Anyone who uses email knows about phishing. A message arrives, seemingly harmless, asking for a password or a quick action. Before you realise it, you’ve been hooked and the damage is done. But in the fast-moving world of cybercrime, email phishing is already yesterday’s problem.
Today, an estimated 65 per cent of business communication takes place outside email, on platforms such as Zoom, Microsoft Teams, Google Meet, WhatsApp, Slack and CRM systems. The battleground has shifted; scams are precise, patient and increasingly indistinguishable from reality.
Tel Aviv-based Cyvore describes itself as a pioneer in “workspace security” – safeguarding clients from new attacks via social media and video conferencing, plus old-school email phishing.
CEO Ori Segal spent seven years at Shin Bet, Israel’s internal security service. His team includes veterans of the IDF’s elite 8200 elite signals intelligence and experts behind the 2024 Hezbollah pager attacks.
They started from scratch in 2022, building their own systems to counter the emerging threats – and in some cases to detect them before they’re even launched.
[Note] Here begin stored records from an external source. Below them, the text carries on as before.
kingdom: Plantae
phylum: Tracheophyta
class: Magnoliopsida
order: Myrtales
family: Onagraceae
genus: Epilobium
They use Optical Phishing Recognition (OPR) to analyse wording, links, files, pictures, video for suspicious inconsistencies that our eyes and brains miss, like Microsoft logo colours that aren’t quite right.
It also trawls the dark web and beyond, looking for evidence of attacks that are being planned – but haven’t yet happened – to provide clients with advance warning.
And it addresses the biggest vulnerability of all – human behaviour. We are the weakest link in any security situation, because we can be psychologically manipulated.
Segal cites a dramatic example. In January 2024, an employee at Arup, the London-based design, engineering and architecture company, joined a seemingly routine Zoom call with a team of colleagues in Hong Kong and approved a £20 million transfer.
It was only later that they realised everyone on the call was a deepfake, and the money had disappeared.
“Back then, it would have cost them $1million to do that,” says Segal. “Today, it would cost them something like $200,000. In a few months, it’ll cost $50,000.
"And in a year from now, you will be able to take your credit card, put it in the web, pay maybe $10 and get a full deepfake.”